Литер Гражданупра помогал на посадках, внушал уважение железнодорожному начальству. Помогали и линейные чекисты, но, к сожалению, даже и они не могли ускорить отправление самих эшелонов. Составы неделями простаивали в ожидании угля, дров, воды. Не хватало паровозных бригад, валявшихся в тифу, заедаемых цингой и фурункулезом от простуд и недоедания.
Стояли в Воронеже.
Ветер глодал проломанные пристанционные заборы, свистел в обмороженных ветках привокзальных тополей.
Под сводами каменных вокзалов густела перекипающая толчеей и руганью полуживая, задавленная масса. Пот, грязь, вонь, омерзение... Сидели, вздыхали, доедали последние сухари, ждали «с моря погоды». Говорили, что формируется где-то на запасных путях прямой эшелон до Москвы, приходилось терпеть.
Глеб Овсянкин-Перегудов в своем потрепанном шлеме с громадной синей звездой вместо утепляющего налобника, длинный и угрожающе-стремительный, пролез-таки в самую середину человеческого скопища, в главный пассажирский зал. И тут, под куполом, вроде церковного, притулился у стенки, раздвинув чужие корзины-скрипухи, кованные медными поясками крестьянские укладки и набитые чем-то мягким чувалы.

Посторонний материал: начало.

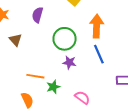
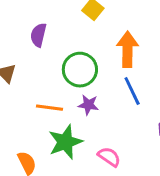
orange line: (35, 76) -> (49, 108), moved
green star: (53, 87) -> (65, 142), size x1.6

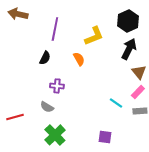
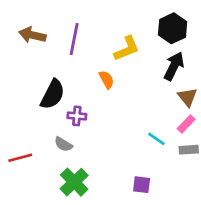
brown arrow: (18, 14) -> (32, 35), moved
black semicircle: (45, 58) -> (53, 94), moved, size x1.6

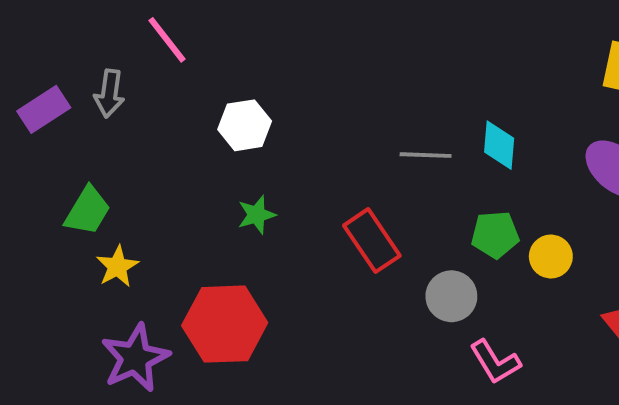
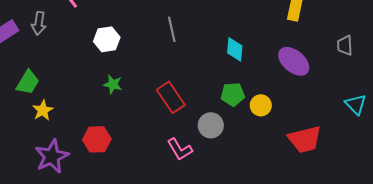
gray line: (426, 155) -> (172, 29), moved, turned 75
green star: (257, 215) -> (113, 84), turned 30
red hexagon: (225, 324) -> (97, 139), size x0.7
pink L-shape: (495, 362) -> (180, 149), moved

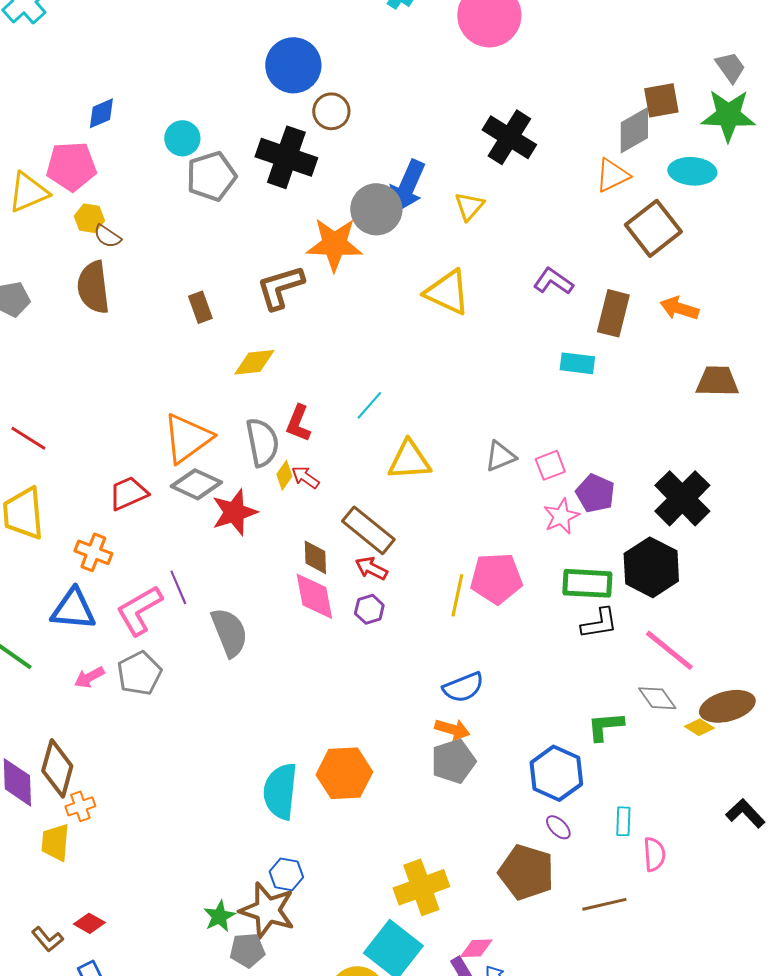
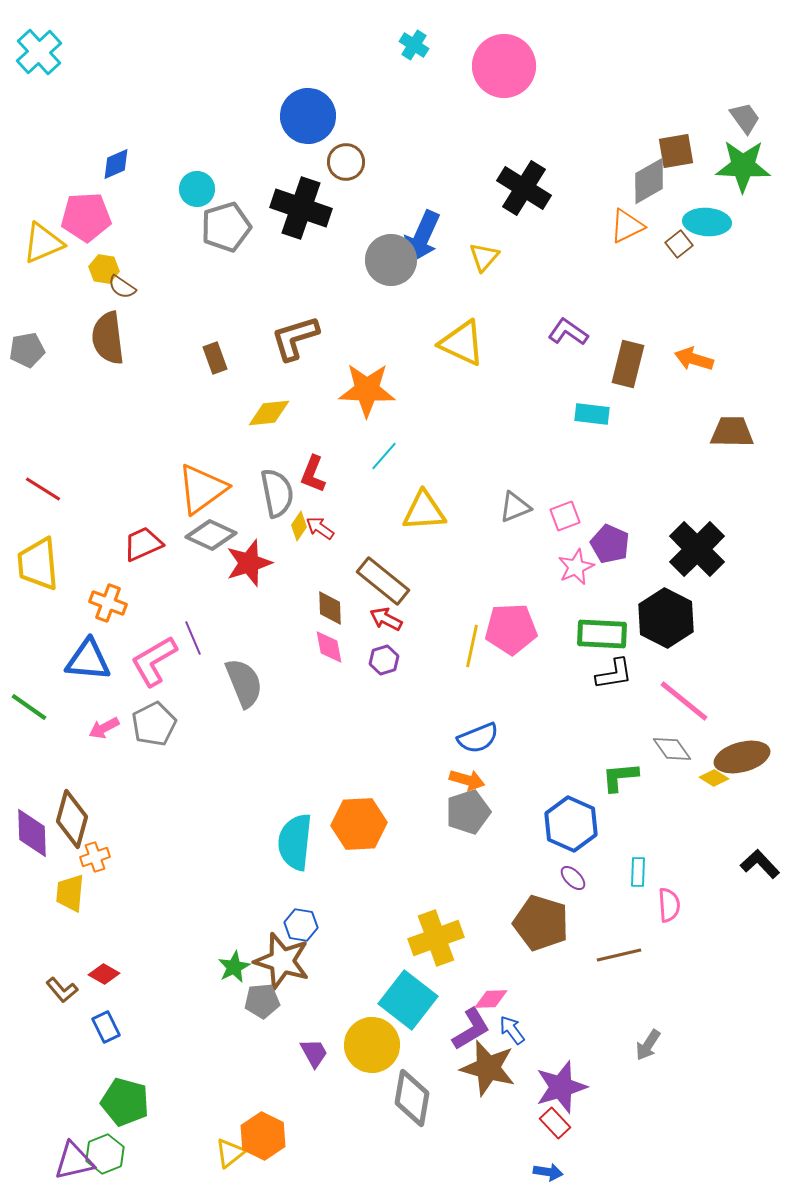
brown square: (653, 228) -> (679, 244), moved, size x0.5
orange star: (334, 244) -> (367, 390), moved
pink diamond: (314, 596) -> (329, 647), size x0.7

— Присесть можно? — осторожно спросил щербатого, конопатого мужичка с шустрыми глазами и скудной бороденкой, кивая на крепкую укладку. Все в этом мужичке было родимое, российское: войлочная шляпа, армяк, изношенный до ветхости, и даже сивая бороденка походила на клок свалявшейся пеньки. Землячок!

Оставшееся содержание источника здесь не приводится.